>>>

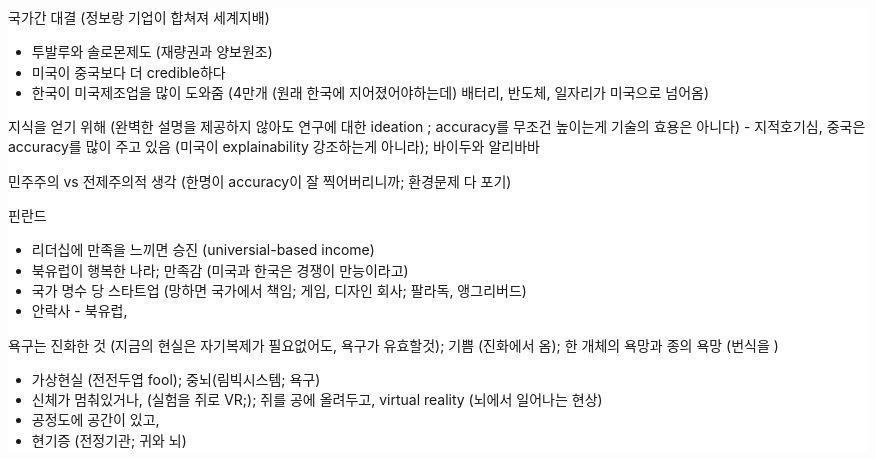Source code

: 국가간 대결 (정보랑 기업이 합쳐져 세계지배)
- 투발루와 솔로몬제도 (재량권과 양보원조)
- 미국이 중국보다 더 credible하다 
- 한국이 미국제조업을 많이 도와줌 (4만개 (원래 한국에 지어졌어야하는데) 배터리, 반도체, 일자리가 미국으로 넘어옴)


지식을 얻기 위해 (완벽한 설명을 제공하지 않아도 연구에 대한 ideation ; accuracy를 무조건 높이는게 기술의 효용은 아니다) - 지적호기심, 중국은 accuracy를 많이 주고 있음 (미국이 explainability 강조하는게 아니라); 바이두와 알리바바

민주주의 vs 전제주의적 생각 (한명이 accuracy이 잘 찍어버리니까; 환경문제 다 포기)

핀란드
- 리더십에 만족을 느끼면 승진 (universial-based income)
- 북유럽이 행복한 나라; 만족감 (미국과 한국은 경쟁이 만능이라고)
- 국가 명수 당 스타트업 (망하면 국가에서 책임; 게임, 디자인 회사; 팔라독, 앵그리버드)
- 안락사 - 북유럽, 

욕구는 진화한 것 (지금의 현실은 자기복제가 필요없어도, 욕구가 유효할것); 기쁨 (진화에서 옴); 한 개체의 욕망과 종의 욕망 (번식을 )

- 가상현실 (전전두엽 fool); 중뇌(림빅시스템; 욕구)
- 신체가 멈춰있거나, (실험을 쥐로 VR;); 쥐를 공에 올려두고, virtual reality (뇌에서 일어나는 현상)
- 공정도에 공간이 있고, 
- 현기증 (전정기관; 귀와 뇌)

<<<
>>>

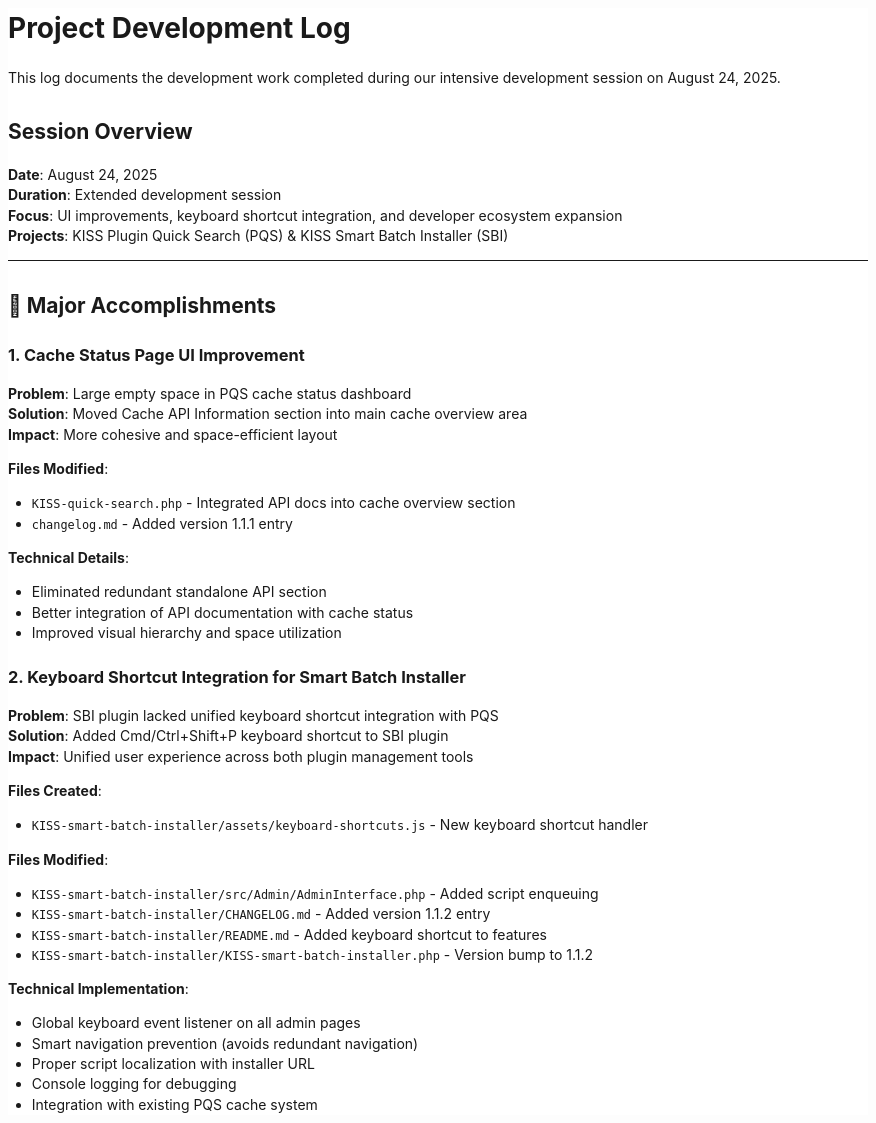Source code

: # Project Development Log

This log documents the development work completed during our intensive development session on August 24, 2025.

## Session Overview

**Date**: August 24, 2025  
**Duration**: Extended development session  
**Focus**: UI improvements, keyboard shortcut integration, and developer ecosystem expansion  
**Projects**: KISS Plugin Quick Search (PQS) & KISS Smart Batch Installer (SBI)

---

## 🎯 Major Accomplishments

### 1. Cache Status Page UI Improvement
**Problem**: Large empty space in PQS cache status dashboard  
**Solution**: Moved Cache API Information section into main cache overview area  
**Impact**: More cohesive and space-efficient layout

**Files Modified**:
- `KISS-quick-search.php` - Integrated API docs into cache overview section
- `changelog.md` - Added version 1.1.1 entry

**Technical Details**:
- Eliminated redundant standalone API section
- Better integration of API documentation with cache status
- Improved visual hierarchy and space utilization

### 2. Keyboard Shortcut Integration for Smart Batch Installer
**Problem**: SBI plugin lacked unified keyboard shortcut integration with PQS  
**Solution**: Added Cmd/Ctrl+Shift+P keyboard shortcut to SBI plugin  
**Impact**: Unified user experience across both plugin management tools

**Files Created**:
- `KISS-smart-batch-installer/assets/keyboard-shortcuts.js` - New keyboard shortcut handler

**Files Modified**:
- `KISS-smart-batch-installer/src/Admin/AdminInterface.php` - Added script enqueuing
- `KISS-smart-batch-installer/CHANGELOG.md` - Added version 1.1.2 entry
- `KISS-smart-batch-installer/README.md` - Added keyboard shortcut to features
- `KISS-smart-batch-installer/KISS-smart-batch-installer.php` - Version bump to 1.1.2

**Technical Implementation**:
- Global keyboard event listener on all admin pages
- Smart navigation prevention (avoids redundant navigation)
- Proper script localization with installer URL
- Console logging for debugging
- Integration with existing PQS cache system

<<<

- **EXERCISE INSTRUCTIONS**
Copy the records word for word, from the line with "### 2. Keyboard" to the line with "plugin management tools". Include both of those lines.

- **REPLY**
### 2. Keyboard Shortcut Integration for Smart Batch Installer
**Problem**: SBI plugin lacked unified keyboard shortcut integration with PQS  
**Solution**: Added Cmd/Ctrl+Shift+P keyboard shortcut to SBI plugin  
**Impact**: Unified user experience across both plugin management tools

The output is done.